New York -- Starbucks Corp. founder and CEO — and currently Time Magazine cover boy — Howard Schultz has lots of opinions about politics and the national agenda, but he is not interested in running for president in 2016.

“I don’t think that’s a solution. I don’t think it ends well,” Schultz told Time in a wide-ranging interview its Feb. 16 edition.

In the article, Schultz describes the firm’s strategy to move up market with its new Reserve store format, and opens up about his personal history that has shaped his beliefs on issues ranging from the working poor to race relations.

Some highlights from the story:

On how businesses should operate in America: “I think the private sector simply has to take a larger role than they have in the past. Our responsibility goes beyond the P&L and our stock price…. If half the country or at least a third of the country doesn’t have the same opportunities as the rest going forward, then the country won’t survive. That’s not socialism.”

On Starbucks’ sales figures from its stores nationwide: “We have a lens on almost every community in America…. At 4:30 in the morning, I wake up and see the numbers of basically every store from yesterday.”

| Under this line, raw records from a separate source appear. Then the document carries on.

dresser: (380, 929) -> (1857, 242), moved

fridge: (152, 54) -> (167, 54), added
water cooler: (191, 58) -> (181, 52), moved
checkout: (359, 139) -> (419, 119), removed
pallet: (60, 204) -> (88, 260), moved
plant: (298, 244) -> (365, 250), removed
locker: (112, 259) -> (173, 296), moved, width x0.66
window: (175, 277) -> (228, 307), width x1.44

Over the past few years, says Schultz, they’ve pointed to a “fractured level of trust and confidence” that he attributes in large part to a sense that government is no longer functional and that no one is looking out for the welfare of the middle and working classes.”

On growing up while struggling with poverty in the housing projects of Canarsie, Brooklyn: “When you say you went to Canarsie High School, you get a whole new level of street cred!”